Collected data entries
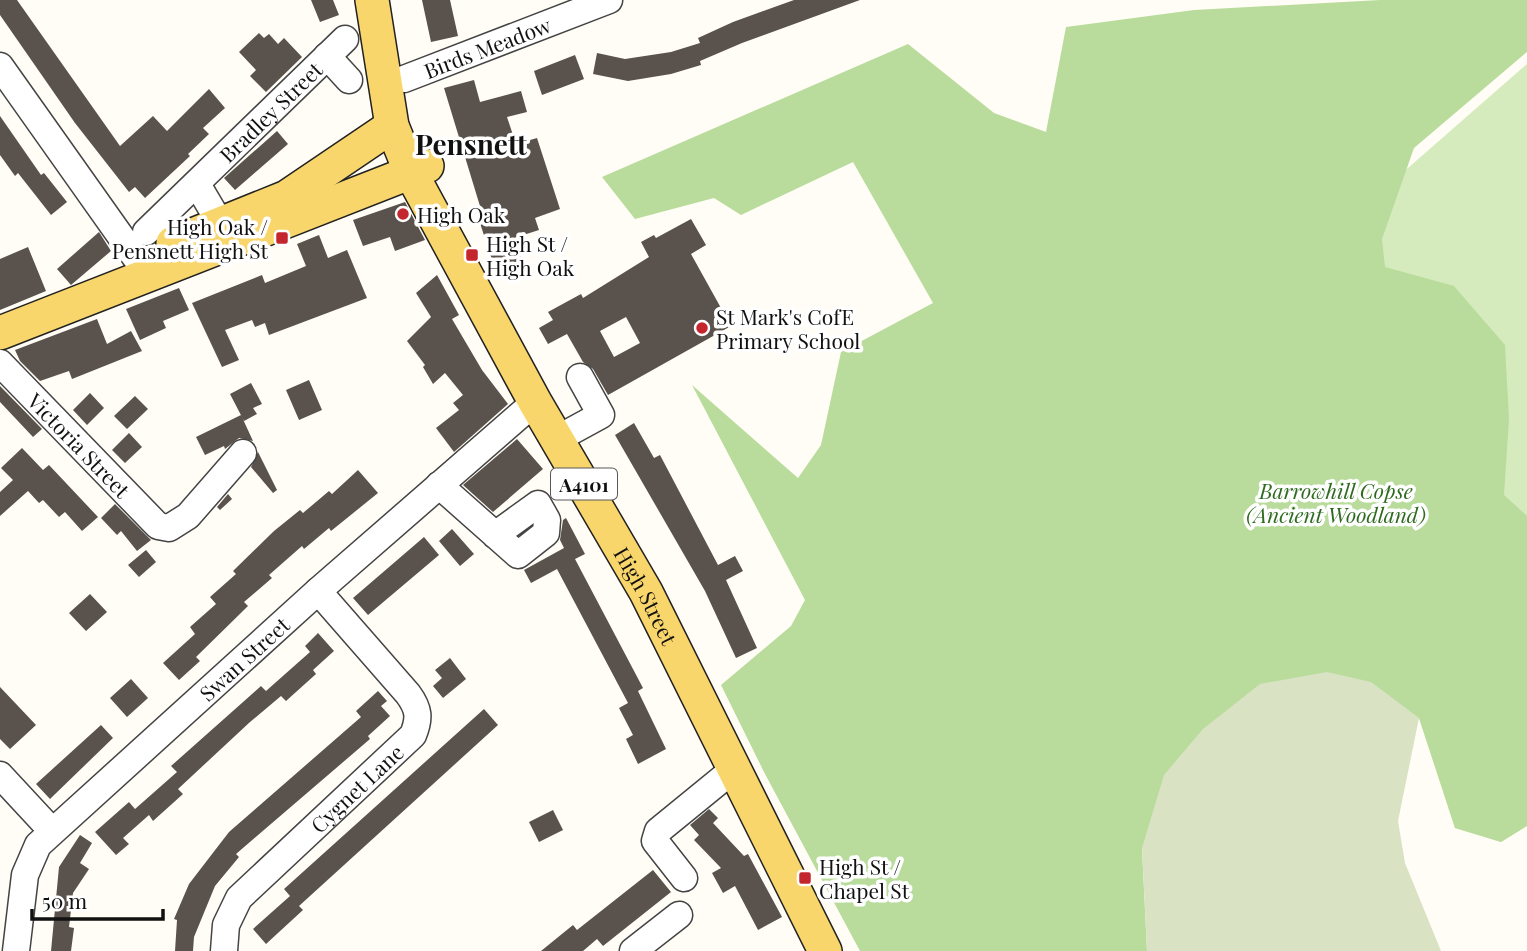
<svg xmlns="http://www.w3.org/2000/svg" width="1527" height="951" viewBox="0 0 1527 951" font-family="'Playfair Display',serif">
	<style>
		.green { fill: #d5ebbd }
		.forest { fill: #b9dc9c }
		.cemetery { fill: #d9e3c4 }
		.building { fill: #5a524d; fill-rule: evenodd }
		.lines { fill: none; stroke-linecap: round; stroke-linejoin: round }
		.minor-casing { stroke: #444; stroke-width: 29 }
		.major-casing { stroke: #222; stroke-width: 36 }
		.minor { stroke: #fff; stroke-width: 26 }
		.major { stroke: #f9d66b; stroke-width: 33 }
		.poi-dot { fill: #c4262e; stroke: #fff; stroke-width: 2.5 }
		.labels { text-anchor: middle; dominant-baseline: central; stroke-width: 7; stroke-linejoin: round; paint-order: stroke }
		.shield { fill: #fff; stroke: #585858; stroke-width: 2 }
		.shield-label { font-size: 19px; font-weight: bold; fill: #111 }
		.street-label { font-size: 21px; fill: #111; stroke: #fff }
		.poi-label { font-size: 21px; fill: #111; stroke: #fff; text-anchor: start }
		.park-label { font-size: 21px; font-style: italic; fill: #2f6b1f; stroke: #fff }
		.district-label { font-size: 28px; font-weight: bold; fill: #111; stroke: #fff }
	</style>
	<rect width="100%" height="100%" fill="#fffdf5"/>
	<path class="green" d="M1527 64V826L1501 842 1455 828 1419 718 1082 453Z"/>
	<path class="forest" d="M1380 0H1527V52L1414 148 1382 239 1385 267 1454 286 1505 345 1509 419 1504 495 1527 516V826L1501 842 1455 828 1419 718 1142 848 1147 951H860L765 774 721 685 791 626 805 600 692 385 798 478 821 445 841 352 933 303 853 162 741 215 714 198 635 219 602 177 908 44 994 113 1046 132 1066 27 1194 10Z"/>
	<path class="cemetery" d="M1327 672 1371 682 1419 718 1398 821 1405 863 1441 951H1147L1142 848 1164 775 1203 729 1260 684Z"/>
	<path class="building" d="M0 0H17L120 146 153 116 167 131 209 89 225 108 203 128 209 134 188 154 190 156 145 198 135 187 129 192 75 123 0 15Z
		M311 0H333L339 15 320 22Z
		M422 0H450L458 36 431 42Z
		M794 0H860L742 43 700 61 701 65 671 74 628 81 593 74 597 53 625 59 671 52 700 43 698 38 733 22Z
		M259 33 264 38 269 34 278 44 284 38 302 57 266 92 250 76 256 70 239 52Z
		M575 55 584 79 542 95 534 71Z
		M474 80 480 102 521 91 527 112 507 117 516 144 537 138 560 209 535 218 539 230 514 238 524 267 497 275 478 217 483 216 444 88Z
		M0 116 41 175 44 173 67 202 51 215 18 173 15 176 0 155Z
		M277 131 288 144 235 190 224 178Z
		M405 202 425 240 395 251 390 237 363 246 353 220Z
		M691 219 706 245 691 254 731 326 608 395 593 369 583 362 567 334 548 344 539 328 553 320 548 312 581 294 583 298 649 257 641 242 654 235 656 238ZM626 317 640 343 614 357 600 331Z
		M99 232 111 251 71 285 57 269Z
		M319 235 328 258 347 250 367 298 269 335 265 323 255 327 252 320 225 330 239 360 222 367 192 303 262 275 265 283 306 266 297 244Z
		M28 247 46 291 0 310V259Z
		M437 275 459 315 452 319 482 370 508 404 454 452 436 428 459 410 453 403 463 395 445 373 433 384 423 367 425 365 407 341 431 317 416 293Z
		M179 288 189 310 163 321 166 328 140 340 126 309Z
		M97 319 107 344 131 331 142 351 72 379 69 371 40 381 20 361 15 350Z
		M309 380 322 410 299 420 286 390Z
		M251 383 262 404 253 408 257 414 244 421 230 394Z
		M0 386 42 429 33 437 0 402Z
		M90 393 104 408 87 425 73 410Z
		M135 396 148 409 127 429 114 416Z
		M241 415 253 441 239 438 225 449 224 446 205 455 196 437Z
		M634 423 654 458 660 455 718 565 735 556 743 571 726 580 757 648 736 658 705 591 615 435Z
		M129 433 142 447 125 463 112 450Z
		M517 439 543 469 493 512 463 485Z
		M22 448 43 470 49 465 98 517 82 531 65 512 59 517 43 500 39 503 28 491 0 516V492L13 480 1 468Z
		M258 452 277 490 273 493 251 467Z
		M358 470 378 493 331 531 329 528 304 549 302 546 269 575 272 578 244 602 248 606 196 657 200 661 179 680 163 663 195 634 190 627 216 604 210 597 236 574 233 571 274 531 300 510 303 513 329 491 332 494Z
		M228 494 232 499 220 510 217 507Z
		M115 504 151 540 137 551 121 531 117 535 101 518Z
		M566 518 585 554 575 559 643 688 638 691 666 749 638 764 626 739 633 735 619 708 628 703 557 569 531 583 524 570 564 548 560 540 563 520Z
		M452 529 474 554 460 566 439 541Z
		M424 537 439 555 368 615 353 598Z
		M146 550 156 562 139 577 128 565Z
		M90 594 107 612 86 631 69 613Z
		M318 633 334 651 313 670 316 674 286 701 281 696 250 722 178 789 183 794 153 821 149 815 123 838 129 844 116 855 95 832 129 802 135 809 177 772 171 766 261 686 266 691 310 652 305 646Z
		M450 658 466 679 443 698 433 686 442 678 435 670Z
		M131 679 148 698 127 717 110 698Z
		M0 687 36 725 10 749 0 739Z
		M378 691 387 701 381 706 390 716 368 736 370 739 236 854 239 857 215 886 194 937 193 951H175L177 920 174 919 189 884 229 832 361 717 356 711Z
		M484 709 498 725 299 906 303 910 266 944 253 929 290 896 284 889Z
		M101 725 113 738 50 799 36 784Z
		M709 809 718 818 713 823 744 856 748 854 782 917 758 930 735 886 723 893 712 873 721 868 694 840 699 835 690 825Z
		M553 810 563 830 539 842 529 822Z
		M80 835 92 843 80 863 89 869 73 893 69 927 74 928 71 951H51L59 867Z
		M653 870 671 892 603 946 597 939 583 951H541L573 925 577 930Z"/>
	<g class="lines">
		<g class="minor-casing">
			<g id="minor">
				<path d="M327 56 349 80"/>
				<path d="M0 66 136 258"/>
				<path id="s1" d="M404 79 609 0"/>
				<path d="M197 184 220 223"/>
				<path id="s2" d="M146 232 345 39"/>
				<path id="s3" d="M0 363 158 526 169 528 188 516 243 453"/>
				<path d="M557 439 601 415 580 377"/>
				<path d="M439 485 518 555 546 533 547 520 538 504 495 535"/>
				<path d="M0 775 52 831"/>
				<path d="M684 878 655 841 658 831 734 769"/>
				<path id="s4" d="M16 951 25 875 38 845 318 591 535 402"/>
				<path id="s5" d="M224 951 226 925 239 898 413 735C420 718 419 709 408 694L318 591"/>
				<path d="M633 951 679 915"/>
			</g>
		</g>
		<g class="major-casing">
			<g id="major">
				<path id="s6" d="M372 0 392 126 411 173 535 402 646 592 825 951"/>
				<path d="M173 243 287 197 392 126"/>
				<path d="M0 333 427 166"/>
			</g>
		</g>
		<use href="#minor" class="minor"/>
		<use href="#major" class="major"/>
	</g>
	<g class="poi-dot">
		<circle cx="403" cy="214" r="7"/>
		<rect x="275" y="231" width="14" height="14" rx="3.5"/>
		<rect x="465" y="248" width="14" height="14" rx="3.5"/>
		<circle cx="702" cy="328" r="7"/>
		<rect x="798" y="871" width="14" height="14" rx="3.5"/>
	</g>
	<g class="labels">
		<rect class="shield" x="551" y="468.5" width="66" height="31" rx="5"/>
		<g class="shield-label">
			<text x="584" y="484">A4101</text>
		</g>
		<g class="street-label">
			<text stroke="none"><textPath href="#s1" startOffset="89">Birds Meadow</textPath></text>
			<text stroke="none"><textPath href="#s2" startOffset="173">Bradley Street</textPath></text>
			<text stroke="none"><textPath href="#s3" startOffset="114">Victoria Street</textPath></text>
			<text stroke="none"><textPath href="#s6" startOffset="662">High Street</textPath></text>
			<text stroke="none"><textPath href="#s4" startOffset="387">Swan Street</textPath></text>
			<text stroke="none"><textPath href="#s5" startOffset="217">Cygnet Lane</textPath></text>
		</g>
		<g class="poi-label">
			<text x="417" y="214">High Oak</text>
			<text x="268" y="226" text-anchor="end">High Oak /<tspan x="268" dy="24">Pensnett High St</tspan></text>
			<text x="486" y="243">High St /<tspan x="486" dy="24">High Oak</tspan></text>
			<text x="716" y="316">St Mark's CofE<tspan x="716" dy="24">Primary School</tspan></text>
			<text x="819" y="866">High St /<tspan x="819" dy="24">Chapel St</tspan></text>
		</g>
		<g class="park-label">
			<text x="1336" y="490">Barrowhill Copse<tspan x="1336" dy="24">(Ancient Woodland)</tspan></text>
		</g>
		<g class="district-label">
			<text x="471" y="143">Pensnett</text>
		</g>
	</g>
	<path d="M32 909v10h131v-10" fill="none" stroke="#111111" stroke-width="3.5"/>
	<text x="42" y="909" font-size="21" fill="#111111" stroke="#ffffff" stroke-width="5" paint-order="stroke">50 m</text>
</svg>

(Task directions):
Take every line above that includes the string "linejoin" and return it.

(Answer to this exercise):
		.lines { fill: none; stroke-linecap: round; stroke-linejoin: round }
		.labels { text-anchor: middle; dominant-baseline: central; stroke-width: 7; stroke-linejoin: round; paint-order: stroke }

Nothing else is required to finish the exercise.